I haven't had much time for LJ recently. This post has been percolating in my mind for most of a week. At the end of last week, I went looking online for a list of WBUR underwriters, and couldn't find them. So I couldn't confirm whether or not Wal-Mart is one of them. I thought I could at least confirm the story that Wal-Mart is horrible to their employees. Surely everyone knows that! I've been seeing it for so long, how could anyone not know it? (I say "it" like it's one story. There have been lots of stories about Wal-Mart being horrible to their employees in different ways. Discrimination, low pay, union-busting, dangerous work conditions, fraud, exploitation.) In fact, an awful lot of anyones don't know these stories.
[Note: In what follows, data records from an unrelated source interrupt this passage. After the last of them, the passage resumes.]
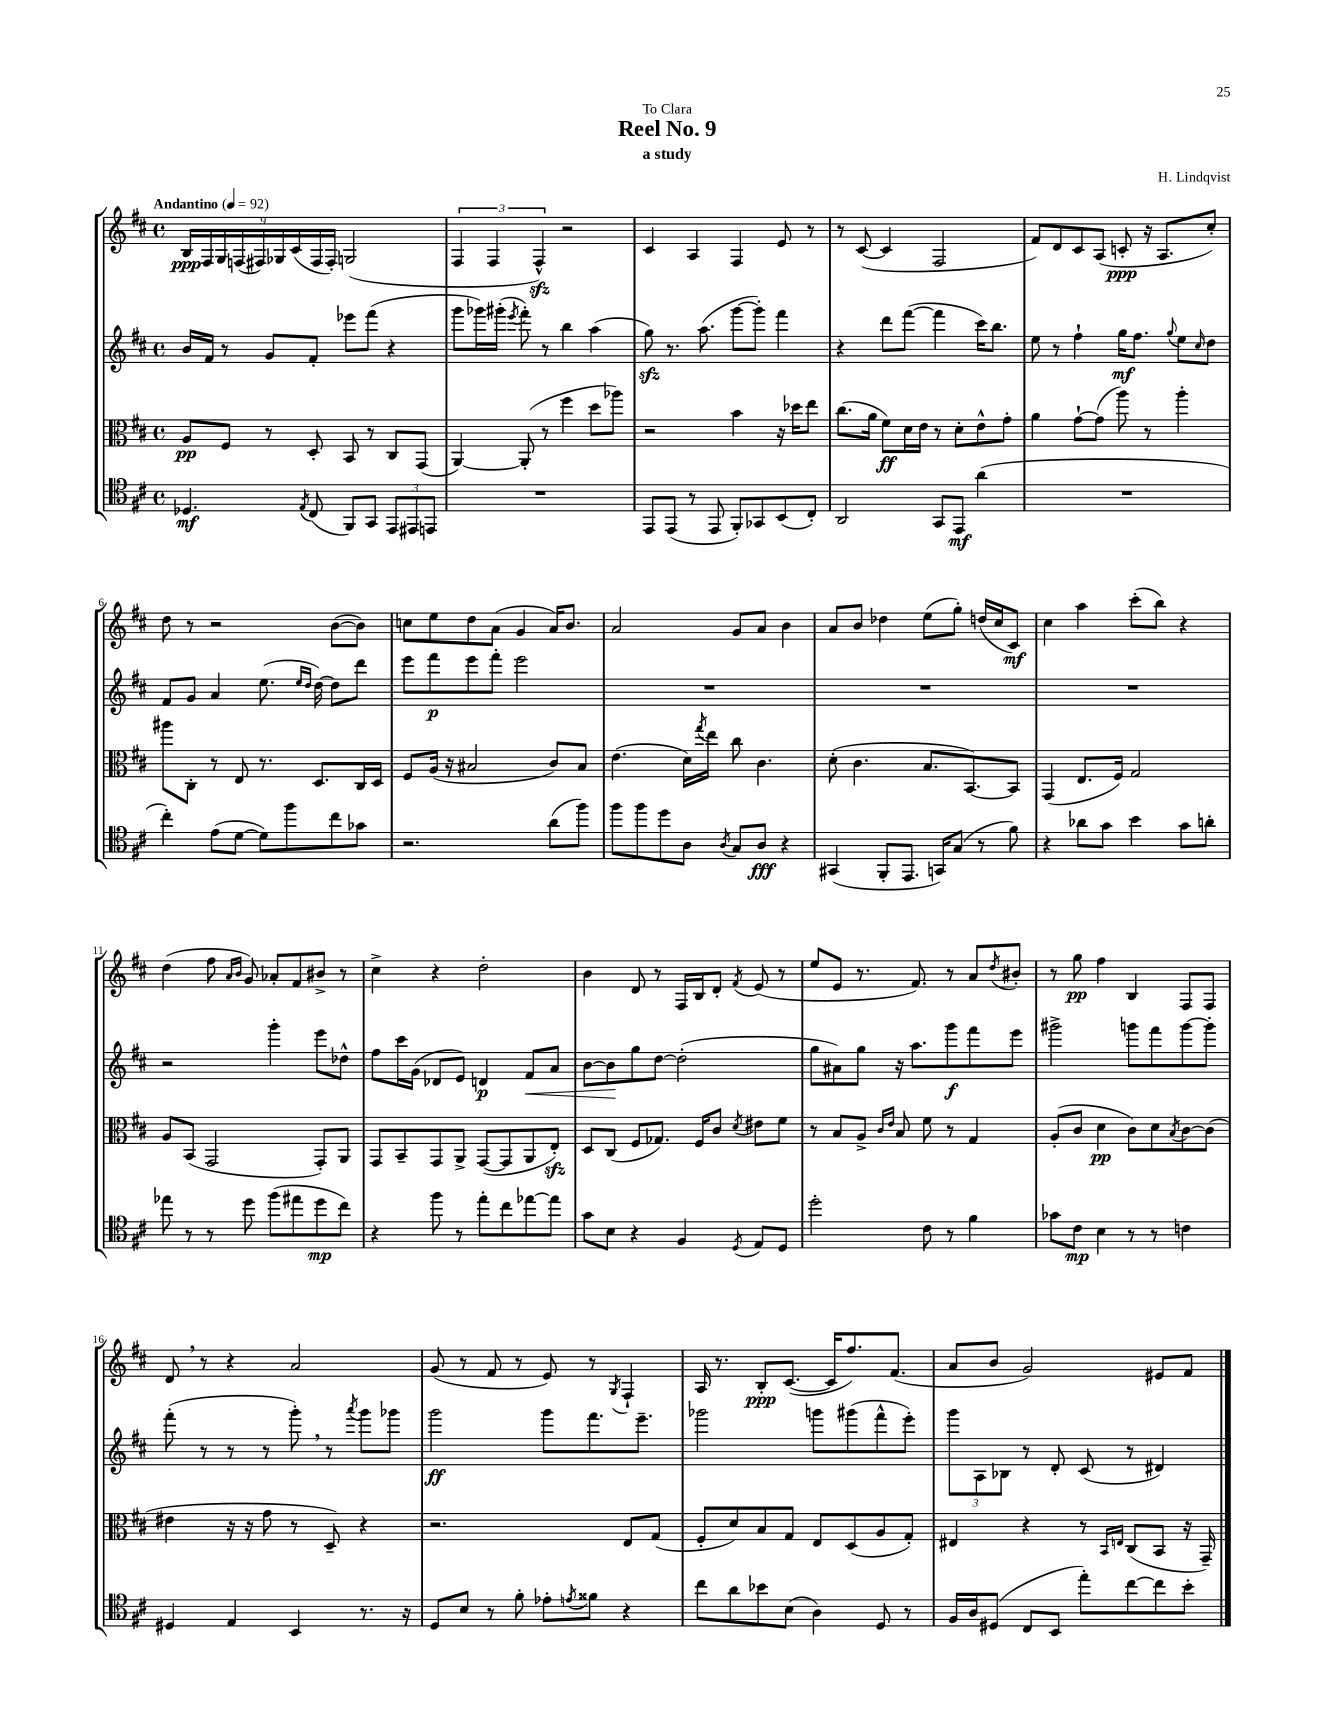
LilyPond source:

\header { title = "Reel No. 9" composer = "H. Lindqvist" subtitle = "a study" dedication = "To Clara" }
<<
\new StaffGroup <<
\new Staff = "s0" {
    \clef treble \key d \major \defaultTimeSignature \time 4/4 \tempo "Andantino" 4 = 92
    \tuplet 9/8 { b16\ppp fis16 g16 f16( fis16) ges16 cis'16( fis16 fis16-.) } g2( |
    \tuplet 3/2 { fis4 fis4 fis4-^\sfz) } r2 |
    cis'4 a4 fis4 e'8 r8 |
    r8 cis'8~( cis'4 fis2 |
    fis'8) d'8 cis'8 a8( c'8-.\ppp r16 a8. cis''8-.) |
    d''8 r8 r2 b'8~( b'8) |
    c''8 e''8 d''8 a'8( g'4 a'16) b'8. |
    a'2 g'8 a'8 b'4 |
    a'8 b'8 des''4 e''8( g''8-.) d''16( cis''16 cis'8\mf) |
    cis''4 a''4 cis'''8-.( b''8) r4 |
    d''4( fis''8 \grace { a'16 b'16 } g'8) aes'8-. fis'8 bis'8-> r8 |
    cis''4-> r4 d''2-. |
    b'4 d'8 r8 fis16 b16 d'8-. \acciaccatura { fis'8 } e'8( r8 |
    e''8 e'8 r8. fis'8.) r8 a'8 \acciaccatura { d''8 } bis'8-. |
    r8 g''8\pp fis''4 b4 fis8 fis8 |
    d'8 \breathe r8 r4 a'2 |
    g'8( r8 fis'8 r8 e'8) r8 \acciaccatura { g8 } fis4-! |
    a16 r8. b8-.\ppp cis'8.~( cis'16 fis''8.) fis'8.( |
    a'8 b'8 g'2) eis'8 fis'8 \bar "|." |
}
\new Staff = "s1" {
    \clef treble \key d \major \defaultTimeSignature \time 4/4
    b'16 fis'16 r8 g'8 fis'8-. ees'''8 fis'''8( r4 |
    g'''8 ges'''16) gis'''16-.( \acciaccatura { e'''8 } fis'''8-.) r8 b''4 a''4( |
    g''8\sfz) r8. a''8.( g'''8~ g'''8-.) fis'''4 |
    r4 d'''8 fis'''8~( fis'''4 cis'''16) b''8. |
    e''8 r8 fis''4-! g''16\mf fis''8. \appoggiatura { g''8 } e''8 \grace { cis''16 } d''8 |
    fis'8 g'8 a'4 e''8.( \grace { e''16 d''16 } d''16~) d''8 d'''8 |
    e'''8 fis'''8\p e'''8 fis'''8-. e'''2 |
    R1 |
    R1 |
    R1 |
    r2 g'''4-. e'''8 des''8-^ |
    fis''8 cis'''16 g'16( des'8 e'8) d'4\p fis'8\< a'8 |
    b'8~ b'8\! g''8 d''8~ d''2-.( |
    g''8 ais'8) g''8 r16 a''8. g'''8\f fis'''8 e'''8 |
    gis'''2-> g'''8 fis'''8 g'''8~ g'''8-. |
    fis'''8-.( r8 r8 r8 g'''8-.) \breathe r8 \acciaccatura { a'''8 } g'''8 ges'''8 |
    g'''2\ff g'''8 fis'''8. e'''8.-- |
    ges'''2 g'''8 gis'''8( fis'''8-^ e'''8-.) |
    \tuplet 3/2 { g'''8 a8 bes8 } r8 d'8-. cis'8( r8 dis'4) \bar "|." |
}
\new Staff = "s2" {
    \clef alto \key d \major \defaultTimeSignature \time 4/4
    a8\pp fis8 r8 d8-. b,8 r8 cis8 g,8( |
    a,4~) a,8-.( r8 fis''4 d''8 aes''8) |
    r2 b'4 r16 des''16 e''8 |
    cis''8.( a'16 fis'8\ff) d'16 e'16 r8 d'8-. e'8-^ g'8-. |
    a'4 g'8~-! g'8( a''8) r8 a''4-. |
    ais''8 cis8-. r8 e8 r8. d8. cis16 d16 |
    fis8 a16( r16 bis2 cis'8) bis8 |
    e'4.( d'16) \acciaccatura { g''8 } e''16 cis''8 cis'4. |
    d'8-.( cis'4. b8. b,8.~) b,8 |
    g,4( e8. fis16) g2 |
    a8 b,8( g,2 g,8-.) a,8 |
    g,8 b,8-- g,8 a,8-> g,8~( g,8 a,8 e8-.\sfz) |
    d8 cis8( fis8 ges8.) fis16 cis'8 \acciaccatura { d'8 } eis'8 fis'8 |
    r8 b8 a8-> \grace { cis'16 e'16 } b8 fis'8 r8 g4 |
    a8-.( cis'8 d'4\pp cis'8) d'8 \acciaccatura { b8 } cis'8~ cis'8( |
    eis'4 r16 r16 g'8 r8 d8--) r4 |
    r2. e8 g8( |
    fis8-. d'8) b8 g8 e8 d8( a8 g8-.) |
    eis4 r4 r8 \grace { b,16 e16 } cis8( b,8 r16 g,16--) \bar "|." |
}
\new Staff = "s3" {
    \clef tenor \key d \major \defaultTimeSignature \time 4/4
    des4.\mf \acciaccatura { e8 } cis8( fis,8) g,8 \tuplet 3/2 { e,8 eis,8 e,8 } |
    R1 |
    e,8 e,8( r8 e,8 fis,8-.) ges,8 b,8( cis8-.) |
    a,2 g,8 e,8\mf a'4( |
    R1 |
    cis''4-.) e'8( d'8~ d'8) fis''8 cis''8 ges'8 |
    r2. a'8( fis''8) |
    fis''8 fis''8 d''8 a8 \acciaccatura { a8 } g8 a8\fff r4 |
    gis,4( fis,8-. e,8. g,16) g8( r8 fis'8) |
    r4 aes'8 g'8 b'4 g'8 a'8-. |
    ees''8 r8 r8 d''8 fis''8( eis''8 d''8\mp cis''8) |
    r4 fis''8 r8 e''8-. cis''8 ees''8~ ees''8 |
    g'8 b8 r4 fis4 \acciaccatura { d8 } e8 d8 |
    d''2-. cis'8 r8 fis'4 |
    ges'8 cis'8\mp b4 r8 r8 c'4 |
    dis4 e4 b,4 r8. r16 |
    d8 b8 r8 fis'8-. ees'8-. \acciaccatura { e'8 } fisis'8 r4 |
    cis''8 a'8 bes'8 b8( a4) d8 r8 |
    fis16 a16 dis8( cis8 b,8 e''8-.) cis''8~ cis''8 b'8-. \bar "|." |
}
>>
>>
People who don't read fringe publications, or don't take them seriously, could miss this the same way they missed the Maher Arar story. Mainstream quiet moderate publications, like Gannett, seem to ignore them, and conservative organizations like Fox or WSJ actively debunk them. C'mon, when some little weekly that does one big investigative story at a time to go with its 30 pages of reporting on the local alternative music scene, most people are going to have a hard time believing they'll scoop the New York Times. Unless the New York Times has gotten in the habit of making fairly serious mistakes. So it's really remarkable to wake up to hear WBUR on the opposite side from my expectations, despite the weakness of WBUR's liberalism in recent years.